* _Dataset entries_
-.-.-
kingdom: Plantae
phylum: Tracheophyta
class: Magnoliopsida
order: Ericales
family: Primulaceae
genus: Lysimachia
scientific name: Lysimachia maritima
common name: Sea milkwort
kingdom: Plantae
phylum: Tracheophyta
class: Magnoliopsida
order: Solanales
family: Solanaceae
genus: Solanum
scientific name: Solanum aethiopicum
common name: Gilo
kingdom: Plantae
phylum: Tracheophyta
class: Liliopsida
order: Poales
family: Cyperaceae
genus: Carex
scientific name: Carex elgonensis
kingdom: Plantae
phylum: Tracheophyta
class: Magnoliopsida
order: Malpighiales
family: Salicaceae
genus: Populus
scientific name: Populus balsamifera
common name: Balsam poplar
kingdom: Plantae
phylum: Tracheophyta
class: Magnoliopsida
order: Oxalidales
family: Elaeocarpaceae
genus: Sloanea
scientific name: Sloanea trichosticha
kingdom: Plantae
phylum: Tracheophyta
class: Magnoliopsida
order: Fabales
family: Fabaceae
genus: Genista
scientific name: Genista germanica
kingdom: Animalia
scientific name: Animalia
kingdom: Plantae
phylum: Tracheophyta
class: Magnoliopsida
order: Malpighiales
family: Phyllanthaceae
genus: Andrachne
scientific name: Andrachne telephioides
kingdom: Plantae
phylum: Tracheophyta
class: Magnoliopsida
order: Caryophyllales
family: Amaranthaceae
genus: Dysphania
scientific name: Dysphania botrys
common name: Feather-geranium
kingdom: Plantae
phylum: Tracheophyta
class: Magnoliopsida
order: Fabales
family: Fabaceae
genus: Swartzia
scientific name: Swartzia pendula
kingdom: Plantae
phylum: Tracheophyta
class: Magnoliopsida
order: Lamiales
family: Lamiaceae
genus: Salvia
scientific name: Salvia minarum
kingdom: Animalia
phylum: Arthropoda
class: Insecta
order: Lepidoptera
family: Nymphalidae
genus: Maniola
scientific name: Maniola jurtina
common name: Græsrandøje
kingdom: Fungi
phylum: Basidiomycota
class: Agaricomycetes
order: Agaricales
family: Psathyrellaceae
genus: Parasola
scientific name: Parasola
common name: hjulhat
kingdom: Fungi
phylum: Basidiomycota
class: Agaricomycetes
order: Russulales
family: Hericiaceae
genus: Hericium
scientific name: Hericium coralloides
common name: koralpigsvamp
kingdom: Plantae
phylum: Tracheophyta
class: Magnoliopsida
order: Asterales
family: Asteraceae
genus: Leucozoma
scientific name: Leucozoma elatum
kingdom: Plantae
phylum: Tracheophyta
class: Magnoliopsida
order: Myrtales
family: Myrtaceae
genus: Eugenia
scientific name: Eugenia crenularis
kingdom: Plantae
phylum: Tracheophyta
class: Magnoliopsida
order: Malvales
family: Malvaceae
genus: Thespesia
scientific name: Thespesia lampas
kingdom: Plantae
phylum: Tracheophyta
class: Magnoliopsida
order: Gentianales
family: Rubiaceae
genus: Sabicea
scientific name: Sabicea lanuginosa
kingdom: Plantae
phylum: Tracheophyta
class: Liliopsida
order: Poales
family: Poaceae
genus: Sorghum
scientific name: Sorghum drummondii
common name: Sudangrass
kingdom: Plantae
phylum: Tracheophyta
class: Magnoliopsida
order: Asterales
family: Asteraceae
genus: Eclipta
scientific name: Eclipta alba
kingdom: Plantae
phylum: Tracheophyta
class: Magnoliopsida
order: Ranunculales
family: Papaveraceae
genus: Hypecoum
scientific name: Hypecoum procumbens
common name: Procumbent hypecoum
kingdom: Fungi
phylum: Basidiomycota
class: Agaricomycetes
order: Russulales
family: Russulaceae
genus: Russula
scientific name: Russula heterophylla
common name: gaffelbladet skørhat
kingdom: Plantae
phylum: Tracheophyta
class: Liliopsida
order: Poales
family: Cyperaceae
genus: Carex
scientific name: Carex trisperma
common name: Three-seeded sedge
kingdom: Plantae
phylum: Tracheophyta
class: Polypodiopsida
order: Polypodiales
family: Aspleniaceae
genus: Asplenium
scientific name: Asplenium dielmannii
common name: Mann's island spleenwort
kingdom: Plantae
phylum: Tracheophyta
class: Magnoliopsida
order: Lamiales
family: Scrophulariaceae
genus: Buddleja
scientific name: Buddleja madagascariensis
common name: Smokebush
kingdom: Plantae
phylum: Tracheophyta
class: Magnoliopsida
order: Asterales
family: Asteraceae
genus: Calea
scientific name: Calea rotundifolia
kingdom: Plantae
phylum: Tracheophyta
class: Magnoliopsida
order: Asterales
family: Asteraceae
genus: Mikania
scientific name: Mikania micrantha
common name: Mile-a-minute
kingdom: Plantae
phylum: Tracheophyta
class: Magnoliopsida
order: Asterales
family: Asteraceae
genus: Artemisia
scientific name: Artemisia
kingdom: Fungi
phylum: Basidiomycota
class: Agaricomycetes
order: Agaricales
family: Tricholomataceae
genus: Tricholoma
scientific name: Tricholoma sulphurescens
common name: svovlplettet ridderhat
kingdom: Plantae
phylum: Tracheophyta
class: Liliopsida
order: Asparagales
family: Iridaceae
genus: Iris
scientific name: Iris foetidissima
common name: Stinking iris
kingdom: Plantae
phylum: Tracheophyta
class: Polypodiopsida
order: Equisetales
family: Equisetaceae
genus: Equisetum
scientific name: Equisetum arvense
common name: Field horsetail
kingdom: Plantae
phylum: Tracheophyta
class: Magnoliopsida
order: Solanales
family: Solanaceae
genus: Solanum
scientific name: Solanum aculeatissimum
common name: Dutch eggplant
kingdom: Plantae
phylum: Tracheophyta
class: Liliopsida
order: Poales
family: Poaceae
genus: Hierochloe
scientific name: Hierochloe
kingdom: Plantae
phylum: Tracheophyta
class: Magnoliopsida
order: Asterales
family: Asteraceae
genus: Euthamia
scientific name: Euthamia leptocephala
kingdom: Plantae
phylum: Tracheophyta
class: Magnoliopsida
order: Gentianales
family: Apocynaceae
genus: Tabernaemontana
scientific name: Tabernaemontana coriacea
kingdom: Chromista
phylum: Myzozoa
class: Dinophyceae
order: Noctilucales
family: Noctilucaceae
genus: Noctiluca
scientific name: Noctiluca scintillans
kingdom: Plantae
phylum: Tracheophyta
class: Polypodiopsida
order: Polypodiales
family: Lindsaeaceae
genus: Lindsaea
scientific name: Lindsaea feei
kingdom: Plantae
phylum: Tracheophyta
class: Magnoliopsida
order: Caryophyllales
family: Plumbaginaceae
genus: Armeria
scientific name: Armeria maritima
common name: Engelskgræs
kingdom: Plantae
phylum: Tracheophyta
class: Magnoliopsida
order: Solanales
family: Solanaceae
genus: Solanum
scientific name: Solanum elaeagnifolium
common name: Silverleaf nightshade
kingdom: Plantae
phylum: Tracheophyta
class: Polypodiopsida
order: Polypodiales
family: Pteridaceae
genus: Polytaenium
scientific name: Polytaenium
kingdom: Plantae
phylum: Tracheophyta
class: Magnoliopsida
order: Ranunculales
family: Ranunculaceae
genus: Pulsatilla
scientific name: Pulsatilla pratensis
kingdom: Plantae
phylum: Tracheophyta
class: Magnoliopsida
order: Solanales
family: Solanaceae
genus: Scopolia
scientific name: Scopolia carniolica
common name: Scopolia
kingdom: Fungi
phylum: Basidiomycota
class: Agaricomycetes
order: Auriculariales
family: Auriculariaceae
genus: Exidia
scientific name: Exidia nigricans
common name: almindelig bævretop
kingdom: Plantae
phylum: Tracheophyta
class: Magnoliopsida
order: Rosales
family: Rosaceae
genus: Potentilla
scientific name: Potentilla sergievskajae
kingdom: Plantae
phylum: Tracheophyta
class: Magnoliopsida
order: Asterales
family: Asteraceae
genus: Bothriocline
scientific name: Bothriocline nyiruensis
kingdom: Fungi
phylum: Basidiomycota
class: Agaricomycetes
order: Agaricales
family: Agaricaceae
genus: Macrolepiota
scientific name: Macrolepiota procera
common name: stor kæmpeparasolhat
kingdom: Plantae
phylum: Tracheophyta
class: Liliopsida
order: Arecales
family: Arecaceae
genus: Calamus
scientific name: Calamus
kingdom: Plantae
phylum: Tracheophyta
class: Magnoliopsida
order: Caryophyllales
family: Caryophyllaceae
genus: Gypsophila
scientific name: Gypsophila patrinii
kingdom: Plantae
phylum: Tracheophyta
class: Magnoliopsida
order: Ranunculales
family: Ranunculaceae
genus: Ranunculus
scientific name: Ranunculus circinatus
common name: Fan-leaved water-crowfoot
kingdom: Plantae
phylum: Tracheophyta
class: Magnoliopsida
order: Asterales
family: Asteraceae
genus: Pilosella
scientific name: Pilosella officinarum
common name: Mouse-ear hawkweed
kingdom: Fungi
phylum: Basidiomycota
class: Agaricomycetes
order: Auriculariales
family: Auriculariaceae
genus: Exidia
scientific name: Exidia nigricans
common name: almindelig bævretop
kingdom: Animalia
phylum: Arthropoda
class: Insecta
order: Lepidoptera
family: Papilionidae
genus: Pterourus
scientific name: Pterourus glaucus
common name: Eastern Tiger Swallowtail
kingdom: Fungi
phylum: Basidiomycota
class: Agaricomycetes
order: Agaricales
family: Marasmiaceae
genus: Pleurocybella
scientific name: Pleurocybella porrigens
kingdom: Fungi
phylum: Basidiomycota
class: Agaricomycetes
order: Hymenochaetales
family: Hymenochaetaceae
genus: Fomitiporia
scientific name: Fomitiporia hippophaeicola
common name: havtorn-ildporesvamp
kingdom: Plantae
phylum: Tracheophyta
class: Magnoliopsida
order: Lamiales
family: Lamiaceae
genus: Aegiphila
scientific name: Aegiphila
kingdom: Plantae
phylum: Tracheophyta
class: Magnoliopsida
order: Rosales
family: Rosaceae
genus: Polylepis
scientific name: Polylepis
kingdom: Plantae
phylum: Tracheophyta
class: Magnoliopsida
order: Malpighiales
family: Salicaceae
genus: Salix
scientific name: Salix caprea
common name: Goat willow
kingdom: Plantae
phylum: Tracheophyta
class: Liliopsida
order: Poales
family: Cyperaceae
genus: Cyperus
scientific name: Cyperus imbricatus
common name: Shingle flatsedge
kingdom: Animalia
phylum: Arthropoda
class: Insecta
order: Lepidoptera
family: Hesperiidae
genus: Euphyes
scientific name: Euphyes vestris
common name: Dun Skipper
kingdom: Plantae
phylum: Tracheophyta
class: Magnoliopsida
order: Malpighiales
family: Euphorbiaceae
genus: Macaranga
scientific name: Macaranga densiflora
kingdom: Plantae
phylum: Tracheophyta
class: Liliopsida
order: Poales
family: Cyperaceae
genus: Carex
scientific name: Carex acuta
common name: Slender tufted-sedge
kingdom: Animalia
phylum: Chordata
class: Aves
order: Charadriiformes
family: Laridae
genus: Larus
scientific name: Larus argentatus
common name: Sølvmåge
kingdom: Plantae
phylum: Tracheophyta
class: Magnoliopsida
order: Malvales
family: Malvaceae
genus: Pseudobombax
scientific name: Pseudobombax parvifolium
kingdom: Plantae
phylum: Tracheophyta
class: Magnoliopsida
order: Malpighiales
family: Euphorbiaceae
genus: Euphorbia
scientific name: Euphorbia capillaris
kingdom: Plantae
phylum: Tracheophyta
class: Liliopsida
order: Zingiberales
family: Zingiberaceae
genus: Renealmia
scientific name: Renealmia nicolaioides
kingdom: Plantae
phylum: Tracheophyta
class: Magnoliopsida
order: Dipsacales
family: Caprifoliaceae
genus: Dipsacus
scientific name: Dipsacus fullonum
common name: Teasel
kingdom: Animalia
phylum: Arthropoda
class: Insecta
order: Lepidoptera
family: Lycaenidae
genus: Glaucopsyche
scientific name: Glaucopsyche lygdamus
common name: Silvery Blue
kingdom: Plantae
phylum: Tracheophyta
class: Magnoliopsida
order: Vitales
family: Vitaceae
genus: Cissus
-.-.-
* _WORK TO DO_
Render the items as a two-column CSV with the columns field and value, one row per line, starting with the line that contains "genus: Larus" and going on through the end of the items. Put each field in quotation marks and turn any line breaks into spaces.

* _RESULT_
field,value
"genus:","Larus"
"scientific name:","Larus argentatus"
"common name:","Sølvmåge"
"kingdom:","Plantae"
"phylum:","Tracheophyta"
"class:","Magnoliopsida"
"order:","Malvales"
"family:","Malvaceae"
"genus:","Pseudobombax"
"scientific name:","Pseudobombax parvifolium"
"kingdom:","Plantae"
"phylum:","Tracheophyta"
"class:","Magnoliopsida"
"order:","Malpighiales"
"family:","Euphorbiaceae"
"genus:","Euphorbia"
"scientific name:","Euphorbia capillaris"
"kingdom:","Plantae"
"phylum:","Tracheophyta"
"class:","Liliopsida"
"order:","Zingiberales"
"family:","Zingiberaceae"
"genus:","Renealmia"
"scientific name:","Renealmia nicolaioides"
"kingdom:","Plantae"
"phylum:","Tracheophyta"
"class:","Magnoliopsida"
"order:","Dipsacales"
"family:","Caprifoliaceae"
"genus:","Dipsacus"
"scientific name:","Dipsacus fullonum"
"common name:","Teasel"
"kingdom:","Animalia"
"phylum:","Arthropoda"
"class:","Insecta"
"order:","Lepidoptera"
"family:","Lycaenidae"
"genus:","Glaucopsyche"
"scientific name:","Glaucopsyche lygdamus"
"common name:","Silvery Blue"
"kingdom:","Plantae"
"phylum:","Tracheophyta"
"class:","Magnoliopsida"
"order:","Vitales"
"family:","Vitaceae"
"genus:","Cissus"